The issue is important because it touches directly on the matter of public confidence in government — which we’ve been trying to rebuild in this province since we hit rock bottom — and in leadership generally. Distrust of authority, both public and private, is rampant throughout North America. The question of who gets the cash up top at the expense of taxpayers and investors, and how they get it, is at the core of these suspicions.

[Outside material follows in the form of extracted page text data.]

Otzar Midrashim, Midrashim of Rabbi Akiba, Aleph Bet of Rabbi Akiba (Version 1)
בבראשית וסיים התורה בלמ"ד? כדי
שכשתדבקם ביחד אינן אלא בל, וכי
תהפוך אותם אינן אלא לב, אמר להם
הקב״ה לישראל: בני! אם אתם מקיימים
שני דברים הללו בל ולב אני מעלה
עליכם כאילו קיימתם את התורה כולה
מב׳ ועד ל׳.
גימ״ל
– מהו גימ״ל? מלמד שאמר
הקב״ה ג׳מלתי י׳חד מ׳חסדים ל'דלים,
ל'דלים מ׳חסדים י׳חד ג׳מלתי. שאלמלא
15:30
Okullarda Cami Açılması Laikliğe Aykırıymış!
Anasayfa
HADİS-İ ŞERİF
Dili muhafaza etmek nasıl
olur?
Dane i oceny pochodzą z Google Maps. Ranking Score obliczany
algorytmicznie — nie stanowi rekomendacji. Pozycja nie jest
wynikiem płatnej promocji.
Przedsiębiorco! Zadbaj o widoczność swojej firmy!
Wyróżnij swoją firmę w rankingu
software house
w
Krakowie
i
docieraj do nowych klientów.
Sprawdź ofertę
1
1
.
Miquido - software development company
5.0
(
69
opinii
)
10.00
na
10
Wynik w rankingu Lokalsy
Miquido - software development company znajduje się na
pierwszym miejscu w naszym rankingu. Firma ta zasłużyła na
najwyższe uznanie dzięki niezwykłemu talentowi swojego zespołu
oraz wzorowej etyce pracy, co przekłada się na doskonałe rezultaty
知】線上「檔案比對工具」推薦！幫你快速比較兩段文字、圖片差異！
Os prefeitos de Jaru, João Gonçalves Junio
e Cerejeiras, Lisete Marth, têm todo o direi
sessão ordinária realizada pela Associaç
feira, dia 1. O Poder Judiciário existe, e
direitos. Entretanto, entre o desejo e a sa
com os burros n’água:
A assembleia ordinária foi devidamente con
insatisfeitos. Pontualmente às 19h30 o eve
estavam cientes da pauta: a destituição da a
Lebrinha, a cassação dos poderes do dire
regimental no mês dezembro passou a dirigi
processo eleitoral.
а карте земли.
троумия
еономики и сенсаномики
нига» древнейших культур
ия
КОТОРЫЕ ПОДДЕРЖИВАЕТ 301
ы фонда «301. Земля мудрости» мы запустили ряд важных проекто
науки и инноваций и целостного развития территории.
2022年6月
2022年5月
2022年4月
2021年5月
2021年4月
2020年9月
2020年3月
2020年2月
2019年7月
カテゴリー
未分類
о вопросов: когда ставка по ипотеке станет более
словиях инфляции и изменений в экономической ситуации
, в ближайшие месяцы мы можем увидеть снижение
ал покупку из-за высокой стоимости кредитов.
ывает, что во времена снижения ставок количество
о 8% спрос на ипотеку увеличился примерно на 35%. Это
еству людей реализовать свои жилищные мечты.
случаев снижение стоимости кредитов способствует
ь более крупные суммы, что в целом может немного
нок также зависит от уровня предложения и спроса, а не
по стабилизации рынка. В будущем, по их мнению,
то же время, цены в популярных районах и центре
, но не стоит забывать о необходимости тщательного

In the public sector, we need only cock our ear to the proceedings of the Gomery inquiry into the sponsorship scandal to realize the brazen reach of outrageous greed. In the private sector, there’s the recent example of Paul Tellier, CEO of Bombardier Inc. for only two years — during which time the company’s fortunes went down — walking away with a settlement of nearly $6 million plus a $336,000-a-year pension for life. “It’s commensurate with what the market deems appropriate for a CEO who leaves his duties,” says a Bombardier spokesman in a casual acceptance of larcenous practice as the norm.

Premier Hamm’s own relaxed view of the Nova Scotia bonuses is that “we are paying people to do a good job because it’s worth it to the people of Nova Scotia to have a good job done,” and “I believe in it.”

But on the ground, the view is pretty well the opposite, underlining the chasm between rulers and the ruled. I think you’ll find that in the public mind, the bonuses are almost automatically linked to the culture of greed rampant across the land, to an aristocracy of money serving itself with taxpayers’ and small investors’ cash.

The usual explanation is that bonuses must be paid to keep top people from skipping off to higher-paying jobs, notably in the private sector, which is driving all this. There’s something unpleasant about that argument. It sounds like the notion that we have to pay industries to settle or stay in Nova Scotia, and there’s a hint of caving in to a subtle blackmail.

But perhaps, too, John Hamm is right — maybe, all things considered, we are getting value for money. Personally, I have no idea. I wish I did.

What I suggest is that we have a chance to straighten this out and come out with a positive result, which is why I say we should hang on to the issue. Straightening this out is one of those things a small jurisdiction may be able to do better than a big one. In the big jurisdictions, there’s an avalanche of laws, rules and regulations, plus a whole industry of “business ethics” that have sprung up to damp down the culture of grasping — but, as the Telliers of this world indicate, with mixed results so far.

What I mean by a positive result is that, having now got the bonuses on the public record, the next step should be to get a grip, in a way the public can relate to, on whether bonuses are justified, on what the criteria are, on who should get them, and on who makes the decision to give them. This is the next job for the opposition, and the duty of government to co-operate.

I realize that for deputy ministers and other high officials, it’s always embarrassing to have your financial particulars spread all over. But a frank discussion of this, including what the role of deputy minister is — and, admittedly, running a big, politically sensitive department like Health, Education or Social Services takes a special breed — might at least do something to shed some light on the too-mysterious business of government. That, at least, is owed to the voting citizen.